Tirs sélectifs dès cet automne

«Ce dernier élément nécessite de modifier deux concordats intercantonaux dont la mise en œuvre devrait intervenir en 2020, précise Denis Rychner, responsable de la communication de la Direction générale vaudoise de l’environnement. D’ici-là, des tirs ciblés seront réalisés cet automne par les surveillants de la faune des trois cantons concordataires, à savoir Vaud, Fribourg et Neuchâtel. Des tirs sélectifs sont également réalisés par nos surveillants de la faune – hors période de protection fédérale – aux abords des cours d’eau hébergeant des populations sensibles de truites et d’ombres.»

Il n’y a aucune corrélation entre une mauvaise année de pêche et les effectifs de cormorans.
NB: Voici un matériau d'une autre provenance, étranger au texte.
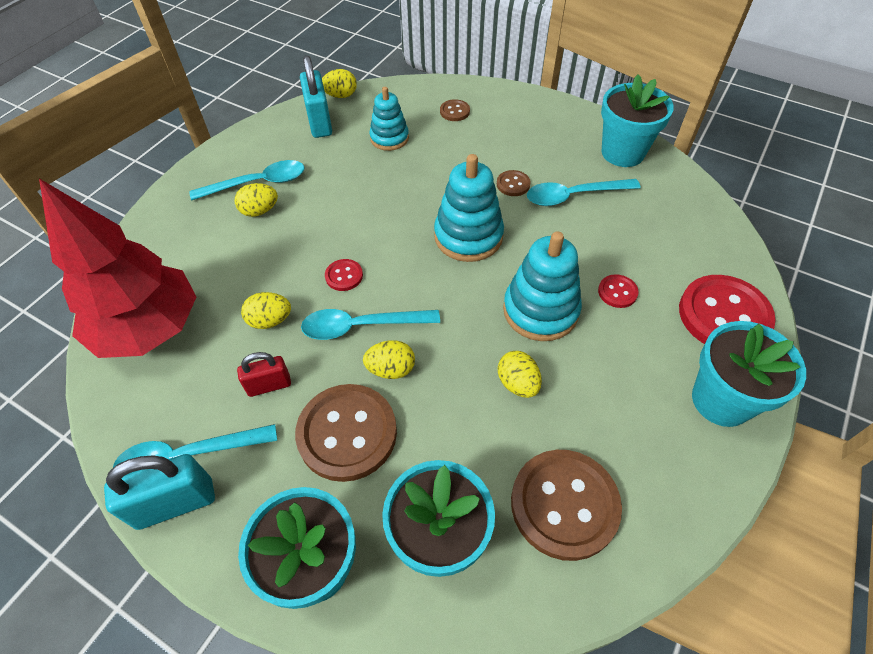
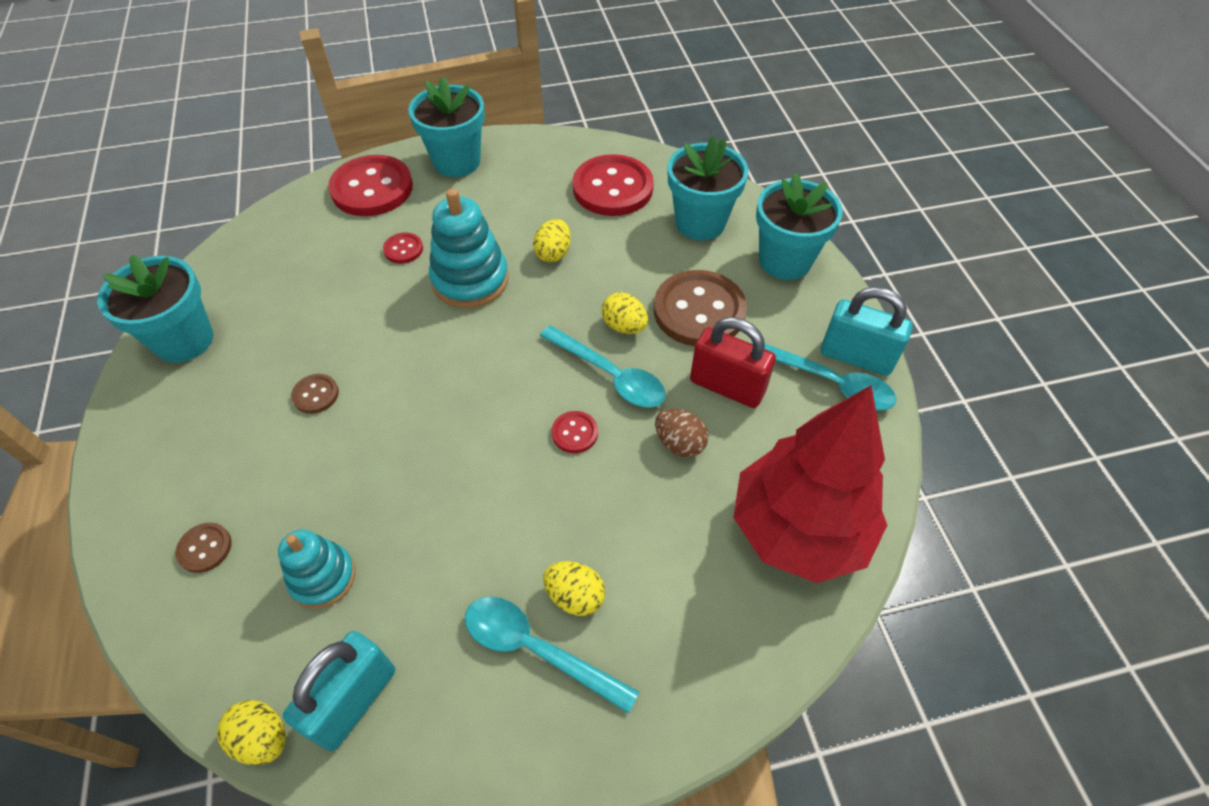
camera: 135 degrees left, 0 degrees up
red padlock [237,352,291,397] -> red padlock [690,317,776,408], size x1.62
yellow egg [241,292,291,329] -> brown egg [655,409,709,457]
turquoise stacking toy [434,154,504,262] -> none
brown button [511,450,622,561] -> red button [573,154,654,216]
turquoise spoon [527,179,641,206] -> none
Le problème vient probablement du réchauffement climatique, notamment

François Turrian, directeur pour la Suisse romande de BirdLife

Même avant que ces mesures n’entrent en vigueur, les chasseurs tiraient déjà de plus en plus de cormorans, selon les données de l’Office fédéral de l’environnement. En 1997, 1236 grands cormorans étaient abattus en Suisse, contre 1739 en 2017. Mais ces mesures supplémentaires devraient réguler les effectifs d’oiseaux piscicoles et faire baisser la pression sur les pêcheurs professionnels.

En revanche, elles ne vont sûrement pas remplir à nouveau nos lacs de poissons, comme par magie. C’est en tout cas l’avis de François Turrian, chez BirdLife, qui regrette que le prédateur soit devenu un «bouc émissaire». «Il n’y a aucune corrélation entre une mauvaise année de pêche et les effectifs de cormorans, estime-t-il. Le problème vient probablement du réchauffement climatique, notamment, mais nous n’en serons sûrs que lorsque les pouvoirs publics étudieront sérieusement la question.»